Internal anatomy. Eight perfect mesenteries, all macrocnemes. Four dorsal and ventral directives, and four lateral mesenteries not paired with other macrocnemes (Fig. 6C). All macrocnemes present along whole length of the body, from oral to aboral end, and bearing distinct retractor and parietal muscles. The retractor muscle of lateral mesenteries all ventrally facing (Fig. 6C). Twelve tiny microcnemes, without muscles, confined only in distal-most part. Four microcnemes between dorsal directives and dorso-lateral mesenteries, four between dorso- and ventro-lateral mesenteries, and four between ventro-lateral mesenteries and ventral directives, in unusual arrangement for Edwardsiidae  . One tentacle each between exocoels and endocoels (Fig. 6C). Retractor muscles pennon-like, diffused throughout the whole body, smaller next to the actinopharynx (Fig. 4F), but largely developed and almost integrated to gonads in lower part (Fig. 4G). Each muscle pennons consisting of approximately 20-30 single or slightly branched muscular processes (Fig. 4F, G). Parietal muscles with approximately 15-20 muscular processes (Fig. 4G). Actinopharynx short, no distinct siphonoglyphs (Fig. 4F). Both tentacular circular muscle and longitudinal muscle too weakly developed to observe (Fig. 4C, D). Mesoglea thickest in the body wall and aboral end, approximately 200-300 and in some parts over 500 µm thick. However, mesoglea far thinner in actinopharynx and mesenteries (Fig. 4E, F, G), and thinnest in tentacles (Fig. 4C, D).
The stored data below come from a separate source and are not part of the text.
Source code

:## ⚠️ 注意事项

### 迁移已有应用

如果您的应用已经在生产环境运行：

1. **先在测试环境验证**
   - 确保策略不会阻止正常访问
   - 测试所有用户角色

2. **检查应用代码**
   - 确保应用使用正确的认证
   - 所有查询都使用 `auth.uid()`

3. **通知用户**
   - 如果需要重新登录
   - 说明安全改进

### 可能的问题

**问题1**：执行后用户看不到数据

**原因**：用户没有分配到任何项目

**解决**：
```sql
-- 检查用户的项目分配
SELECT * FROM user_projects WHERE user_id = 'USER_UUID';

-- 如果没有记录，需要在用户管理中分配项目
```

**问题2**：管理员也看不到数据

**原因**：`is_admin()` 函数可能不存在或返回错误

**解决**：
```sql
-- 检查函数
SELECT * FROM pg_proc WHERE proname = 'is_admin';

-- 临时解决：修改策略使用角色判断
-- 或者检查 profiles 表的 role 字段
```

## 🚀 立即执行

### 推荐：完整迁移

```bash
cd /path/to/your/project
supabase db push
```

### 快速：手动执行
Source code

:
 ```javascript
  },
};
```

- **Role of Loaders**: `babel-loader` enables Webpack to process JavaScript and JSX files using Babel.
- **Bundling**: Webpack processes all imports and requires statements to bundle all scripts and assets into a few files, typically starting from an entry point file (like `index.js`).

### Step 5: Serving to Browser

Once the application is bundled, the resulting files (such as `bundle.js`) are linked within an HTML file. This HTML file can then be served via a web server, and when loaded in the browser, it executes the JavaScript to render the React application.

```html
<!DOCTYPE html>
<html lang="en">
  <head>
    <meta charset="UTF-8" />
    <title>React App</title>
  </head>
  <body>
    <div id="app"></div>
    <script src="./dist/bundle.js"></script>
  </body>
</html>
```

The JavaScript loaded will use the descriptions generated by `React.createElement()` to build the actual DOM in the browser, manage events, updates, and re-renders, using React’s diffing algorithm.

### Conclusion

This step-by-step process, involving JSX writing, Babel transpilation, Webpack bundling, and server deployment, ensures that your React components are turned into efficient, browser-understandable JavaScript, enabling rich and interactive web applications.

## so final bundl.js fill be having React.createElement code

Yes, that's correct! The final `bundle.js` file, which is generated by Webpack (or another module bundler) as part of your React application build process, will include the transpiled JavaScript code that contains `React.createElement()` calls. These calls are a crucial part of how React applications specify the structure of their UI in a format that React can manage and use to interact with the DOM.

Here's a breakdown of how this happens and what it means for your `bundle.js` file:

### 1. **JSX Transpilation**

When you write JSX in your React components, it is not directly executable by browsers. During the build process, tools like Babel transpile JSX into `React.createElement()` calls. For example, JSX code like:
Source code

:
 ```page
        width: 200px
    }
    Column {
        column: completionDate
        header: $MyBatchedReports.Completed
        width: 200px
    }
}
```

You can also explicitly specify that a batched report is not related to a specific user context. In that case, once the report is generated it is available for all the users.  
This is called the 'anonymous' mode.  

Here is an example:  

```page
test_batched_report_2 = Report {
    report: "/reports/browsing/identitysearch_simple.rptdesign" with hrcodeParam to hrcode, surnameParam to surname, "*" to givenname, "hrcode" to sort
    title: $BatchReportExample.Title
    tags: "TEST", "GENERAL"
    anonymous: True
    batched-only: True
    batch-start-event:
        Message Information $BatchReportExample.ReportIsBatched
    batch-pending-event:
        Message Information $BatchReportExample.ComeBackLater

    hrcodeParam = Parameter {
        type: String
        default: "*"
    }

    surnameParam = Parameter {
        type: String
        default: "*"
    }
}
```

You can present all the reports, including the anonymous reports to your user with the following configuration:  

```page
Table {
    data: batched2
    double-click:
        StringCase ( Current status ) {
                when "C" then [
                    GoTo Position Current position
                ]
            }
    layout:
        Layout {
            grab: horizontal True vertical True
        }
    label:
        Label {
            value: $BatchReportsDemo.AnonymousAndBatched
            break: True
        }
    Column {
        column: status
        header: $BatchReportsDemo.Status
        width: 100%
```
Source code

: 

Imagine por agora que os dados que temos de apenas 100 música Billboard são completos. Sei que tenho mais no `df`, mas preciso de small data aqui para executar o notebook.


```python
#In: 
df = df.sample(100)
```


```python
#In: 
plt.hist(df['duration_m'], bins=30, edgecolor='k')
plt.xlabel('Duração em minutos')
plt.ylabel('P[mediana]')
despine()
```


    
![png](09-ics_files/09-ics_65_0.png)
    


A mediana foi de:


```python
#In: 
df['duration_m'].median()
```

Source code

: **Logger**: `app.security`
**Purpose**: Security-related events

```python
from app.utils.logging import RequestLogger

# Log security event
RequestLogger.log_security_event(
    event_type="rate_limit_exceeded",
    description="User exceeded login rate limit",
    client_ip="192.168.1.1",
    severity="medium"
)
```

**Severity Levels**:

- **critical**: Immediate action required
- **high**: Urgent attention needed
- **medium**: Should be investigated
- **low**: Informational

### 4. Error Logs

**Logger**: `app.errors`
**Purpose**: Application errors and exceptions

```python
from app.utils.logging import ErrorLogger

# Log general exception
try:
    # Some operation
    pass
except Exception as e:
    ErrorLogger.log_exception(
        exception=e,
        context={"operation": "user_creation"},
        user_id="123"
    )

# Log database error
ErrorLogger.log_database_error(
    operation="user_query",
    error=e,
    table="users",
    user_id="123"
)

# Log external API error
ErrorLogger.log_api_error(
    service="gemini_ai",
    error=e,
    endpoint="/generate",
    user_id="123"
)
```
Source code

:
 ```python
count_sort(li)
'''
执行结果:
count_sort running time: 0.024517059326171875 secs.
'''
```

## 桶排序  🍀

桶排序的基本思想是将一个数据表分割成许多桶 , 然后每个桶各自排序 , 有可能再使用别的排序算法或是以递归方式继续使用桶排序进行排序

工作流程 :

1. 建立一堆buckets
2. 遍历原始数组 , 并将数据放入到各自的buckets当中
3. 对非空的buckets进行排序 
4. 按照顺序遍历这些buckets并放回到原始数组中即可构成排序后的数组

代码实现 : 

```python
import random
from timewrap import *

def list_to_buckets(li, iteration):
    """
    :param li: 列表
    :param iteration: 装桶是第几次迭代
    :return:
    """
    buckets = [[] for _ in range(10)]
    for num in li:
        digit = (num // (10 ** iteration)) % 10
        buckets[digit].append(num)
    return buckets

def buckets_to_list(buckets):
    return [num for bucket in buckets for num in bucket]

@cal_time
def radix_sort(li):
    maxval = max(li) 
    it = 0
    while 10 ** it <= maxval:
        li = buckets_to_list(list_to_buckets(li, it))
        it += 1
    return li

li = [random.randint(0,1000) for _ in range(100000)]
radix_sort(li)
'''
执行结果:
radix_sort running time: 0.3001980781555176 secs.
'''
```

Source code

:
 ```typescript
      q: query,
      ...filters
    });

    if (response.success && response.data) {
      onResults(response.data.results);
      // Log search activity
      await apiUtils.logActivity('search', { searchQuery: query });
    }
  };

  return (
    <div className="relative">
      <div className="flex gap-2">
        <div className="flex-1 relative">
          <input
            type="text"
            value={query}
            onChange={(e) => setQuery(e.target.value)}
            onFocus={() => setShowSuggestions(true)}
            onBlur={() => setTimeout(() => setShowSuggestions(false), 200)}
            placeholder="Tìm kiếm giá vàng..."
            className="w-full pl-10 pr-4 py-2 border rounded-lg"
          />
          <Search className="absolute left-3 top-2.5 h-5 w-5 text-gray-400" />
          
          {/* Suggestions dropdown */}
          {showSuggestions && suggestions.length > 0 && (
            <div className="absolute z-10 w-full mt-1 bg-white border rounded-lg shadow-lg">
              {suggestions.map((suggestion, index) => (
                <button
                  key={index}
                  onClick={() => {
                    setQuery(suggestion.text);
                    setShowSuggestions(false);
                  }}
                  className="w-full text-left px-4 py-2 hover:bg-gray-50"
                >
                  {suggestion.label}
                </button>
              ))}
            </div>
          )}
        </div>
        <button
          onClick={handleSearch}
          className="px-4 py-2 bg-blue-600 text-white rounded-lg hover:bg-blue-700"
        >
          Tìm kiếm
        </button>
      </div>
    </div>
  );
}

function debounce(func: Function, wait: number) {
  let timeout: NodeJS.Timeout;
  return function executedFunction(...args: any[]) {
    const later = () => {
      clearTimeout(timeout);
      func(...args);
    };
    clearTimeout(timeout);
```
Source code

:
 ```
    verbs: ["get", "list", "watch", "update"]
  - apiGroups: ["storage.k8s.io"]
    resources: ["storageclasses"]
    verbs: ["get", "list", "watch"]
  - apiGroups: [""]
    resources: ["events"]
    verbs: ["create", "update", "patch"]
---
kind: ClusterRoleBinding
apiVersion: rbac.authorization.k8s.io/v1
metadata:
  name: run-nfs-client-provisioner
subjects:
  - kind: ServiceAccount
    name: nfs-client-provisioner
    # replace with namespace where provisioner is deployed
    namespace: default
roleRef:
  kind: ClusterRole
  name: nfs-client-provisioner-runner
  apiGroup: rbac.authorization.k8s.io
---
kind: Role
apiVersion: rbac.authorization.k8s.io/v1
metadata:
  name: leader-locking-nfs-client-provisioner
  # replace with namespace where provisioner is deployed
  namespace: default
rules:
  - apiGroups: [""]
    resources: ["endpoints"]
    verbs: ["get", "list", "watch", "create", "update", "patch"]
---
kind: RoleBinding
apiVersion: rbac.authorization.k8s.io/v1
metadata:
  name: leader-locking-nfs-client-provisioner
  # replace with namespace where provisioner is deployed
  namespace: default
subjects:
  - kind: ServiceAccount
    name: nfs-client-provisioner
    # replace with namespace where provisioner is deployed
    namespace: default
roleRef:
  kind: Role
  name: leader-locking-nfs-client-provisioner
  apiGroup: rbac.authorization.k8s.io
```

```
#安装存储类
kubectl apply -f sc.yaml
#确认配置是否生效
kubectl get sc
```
Nemathybomes, around 150 µm in diameter, protruded from body wall (Fig. 4I) in the column but a little buried into the mesoglea in the aboral end (Fig. 4G, J). Marginal sphincter muscle and basilar muscle absent (Fig. 4E, G). Gonads next to retractor muscle, short, and wide (Fig. 4G). Ovary between retractor muscle and filament, and oocytes in gonads of holotype.

Cnidome. Spirocysts (in tentacles), basitrichs (in all tissues), microbasic b-mastigophores (in actinopharynx) and microbasic p-mastigophores (in filament) (Table 2, Fig. 7 J–M). Basitrichs in tentacles, nemathybomes and filaments are distinguished into two types by their size. No nematocysts in body wall.

Distribution.

Southwest coast of Sugashima Island, Mie. Known only from the type locality.

Etymology.

The species name was named after Yuji Ise, the collector of both holotype and paratype specimens. Origin of Japanese name: New Japanese name: sugashima-gareba-ashinashi-mushimodoki; “gareba” means rocky seashore, the habitat where this species inhabits.

Remarks.

In terms of having 20 tentacles, Scolanthus isei  sp. n. resembles S. ignotus  and S. ena  sp. n., while all other edwardsiid species have 16 tentacles ( England 1987, Daly and Ljubenkov 2008, and this study). This species is different from S. ignotus  in having two types of basitrichs of different sizes in nemathybomes ( Carlgren 1920), and the larger type is far bigger than the basitrichs of S. ignotus  . The differences between S. isei  sp. n. and S. ena  sp. n. are principally regarding the tentacular arrangement and body size (see Remarks of S. ena  sp. n.).

Exceptionally for edwardsiids, this species inhabits in the cavities of the underside of boulders, adhering by their aboral end, on rocky seashores. Edwardsiids usually inhabit in sand or mud, and only two species had been reported from other different environments: Edwardsiella andrillae  Daly, 2013 living on ice ( Daly et al. 2013), and Tempuractis rinkai  Izumi, Ise & Yanagi, 2018 living in sponges ( Izumi et al. 2018).